Why no Nitrates in Right Ventricle Myocardial Infarction (MI)?

Up to 40% of inferior wall Myocardial infarctions have associated right ventricular involvement. Venodilation and medications that decrease RV filling (i.e nitrates, diuretics) should be avoided.

WHY?

The right ventricle contains less myocardial tissue compared to the left ventricle. It is more dependent on adequate preload (Frank-Starling curve) to assure adequate cardiac function (CO). If there is damage to the right ventricle, preload reduction from nitrates/ diuresis could result in significant hypotension.

REFERENCES

  1. Albulushi A., et al. Acute right ventricular myocardial infarction. Expert Rev Cardiovasc Ther. 2018 Jul;16(7):455-464.
  2. Bouhuijzen LJ, Stoel MG. Inferior acute myocardial infarction with anterior ST-segment elevations. Neth Heart J. 2018 Oct;26(10):515-516.

What is Ventricular interdependence?

Ventricular interdependence occurs when there is discordance. This results from the heart ventricles filling out of phase with one another. It is an important physiological manifestation of cardiac tamponade and constrictive pericarditis.

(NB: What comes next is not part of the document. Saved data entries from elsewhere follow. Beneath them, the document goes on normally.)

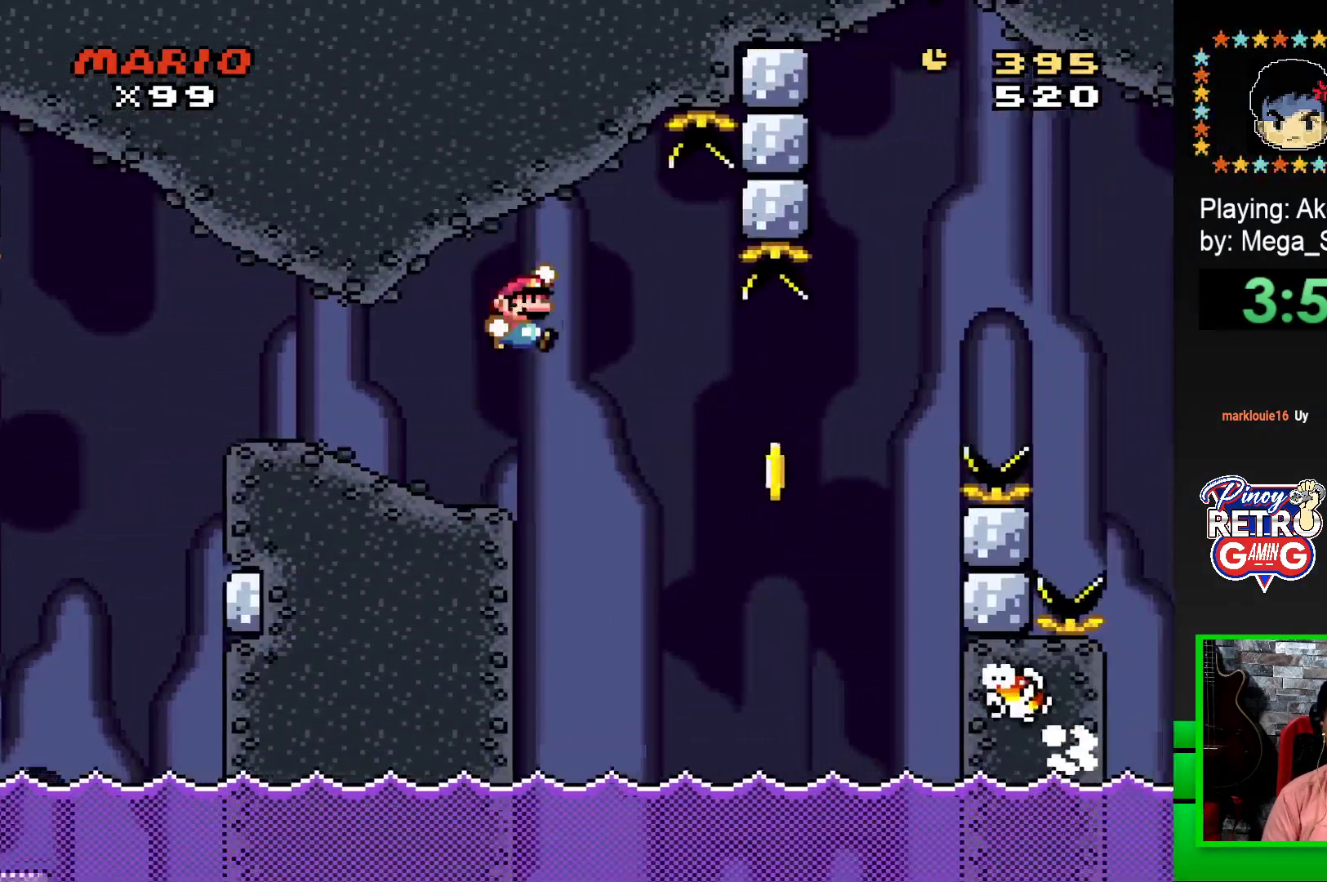
{"buttons": ["CROSS", "SQUARE", "DPAD_RIGHT"], "events": [[33, "CROSS", "up"], [50, "DPAD_RIGHT", "up"], [50, "SQUARE", "up"], [133, "CROSS", "down"], [150, "DPAD_RIGHT", "down"], [150, "SQUARE", "down"], [300, "DPAD_RIGHT", "up"], [500, "DPAD_RIGHT", "down"]]}
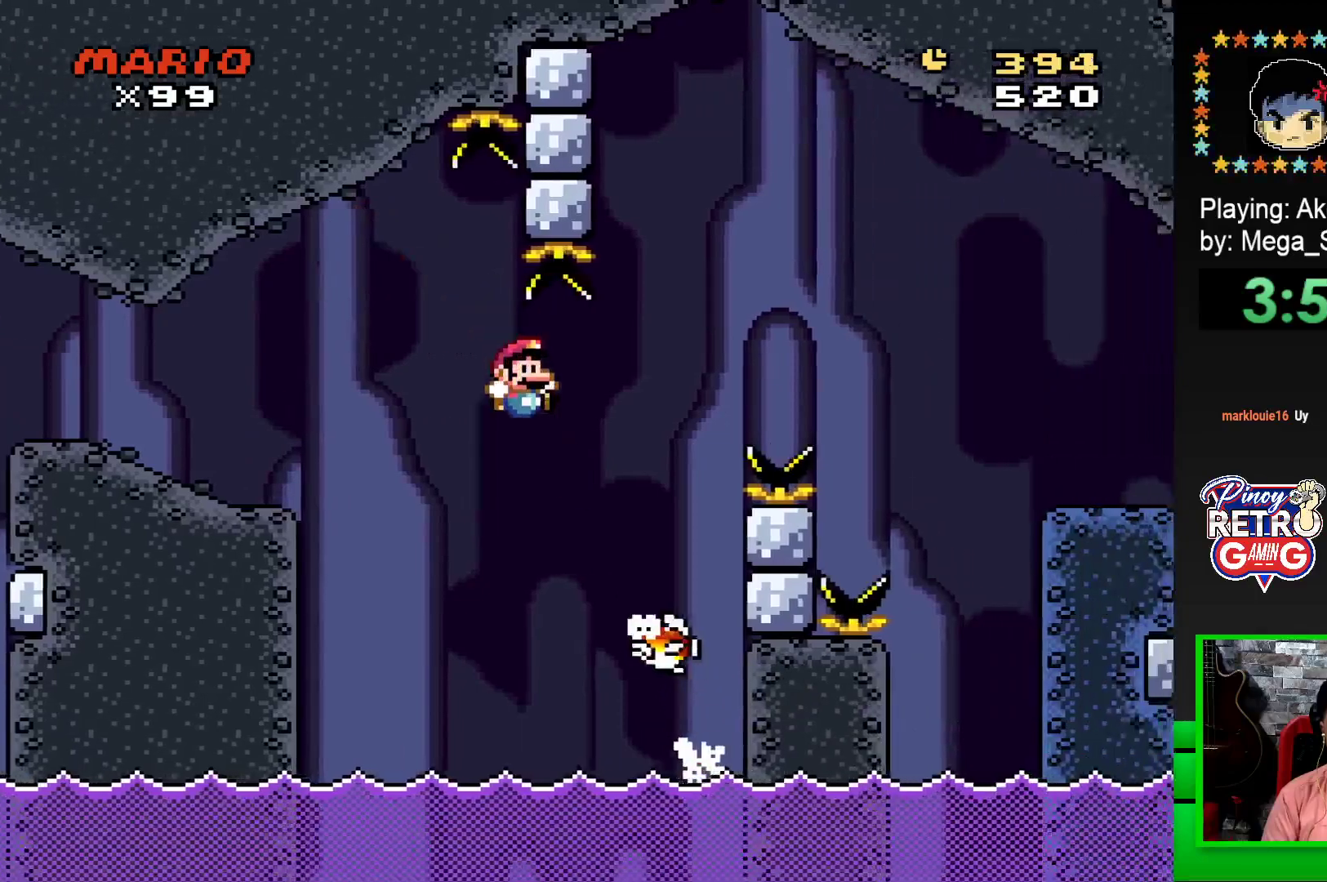
{"buttons": ["SQUARE", "DPAD_RIGHT"], "events": [[483, "CROSS", "up"]]}
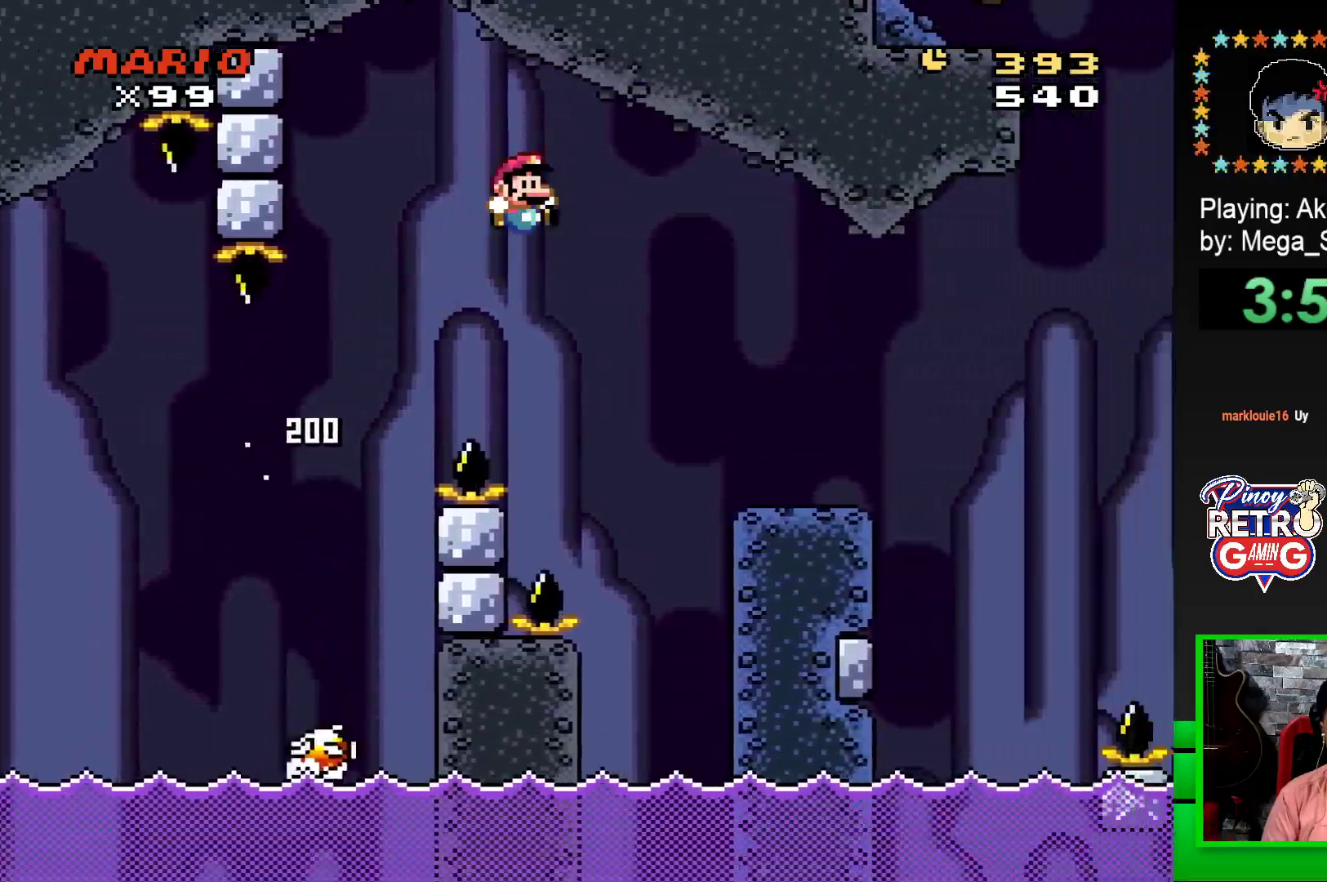
{"buttons": ["SQUARE", "DPAD_LEFT"], "events": [[350, "DPAD_RIGHT", "up"], [433, "DPAD_LEFT", "down"]]}
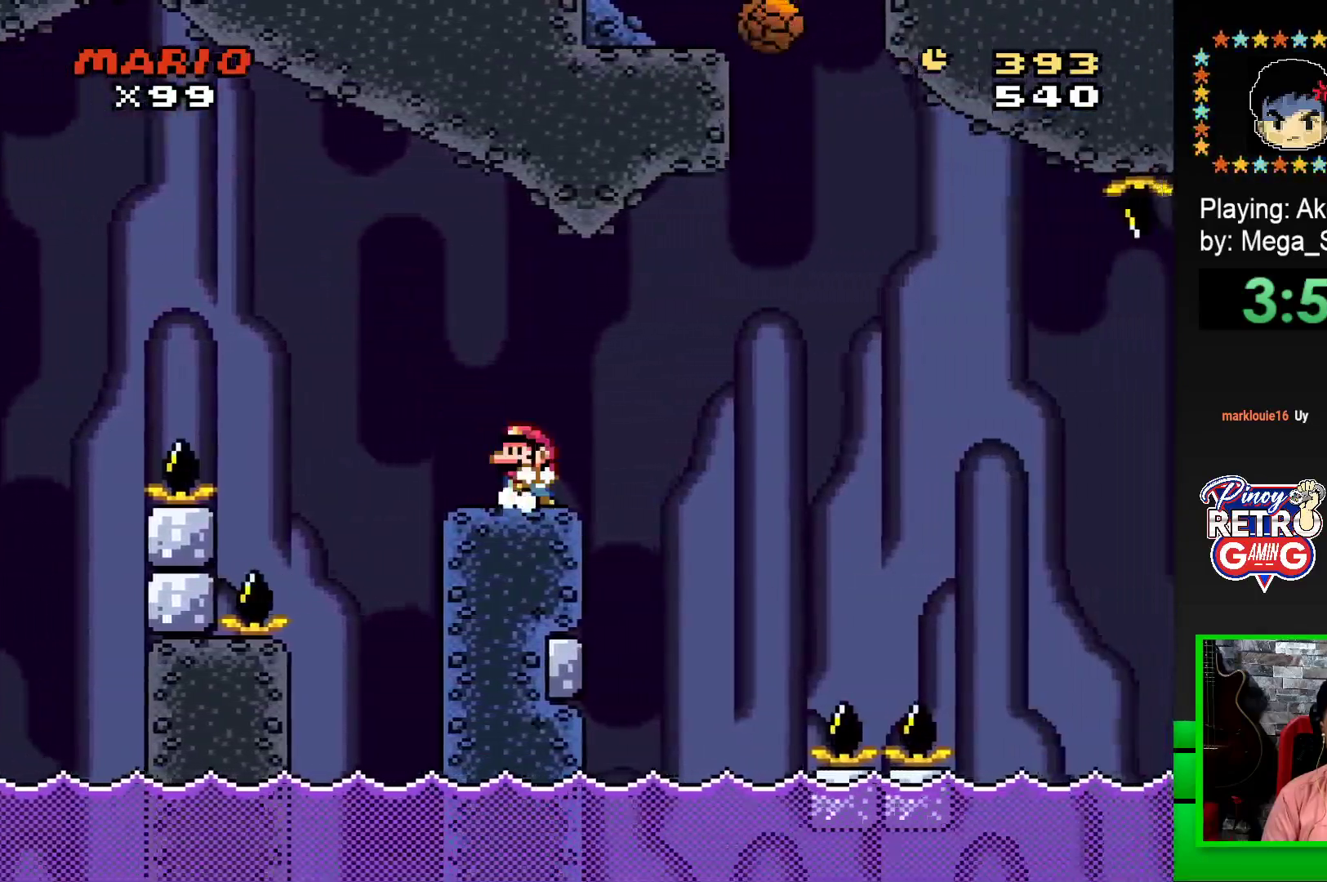
{"buttons": ["SQUARE", "DPAD_RIGHT"], "events": [[33, "DPAD_LEFT", "up"], [150, "DPAD_RIGHT", "down"], [267, "R1", "down"], [367, "R1", "up"]]}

The ventricles experience impaired diastolic relaxation secondary the constrictive pericardium and are unable to fully expand. During inspiration, the right ventricle will fill and shift the interventricular septum to the left reducing its filling capacity. During expiration, the opposite will occur with the interventricular septum moving to the right.
REFERENCES
  1. Santamore WP, Dell’Italia LJ. Ventricular interdependence: significant left ventricular contributions to right ventricular systolic function. Prog Cardiovasc Dis. 1998 Jan-Feb;40(4):289-308.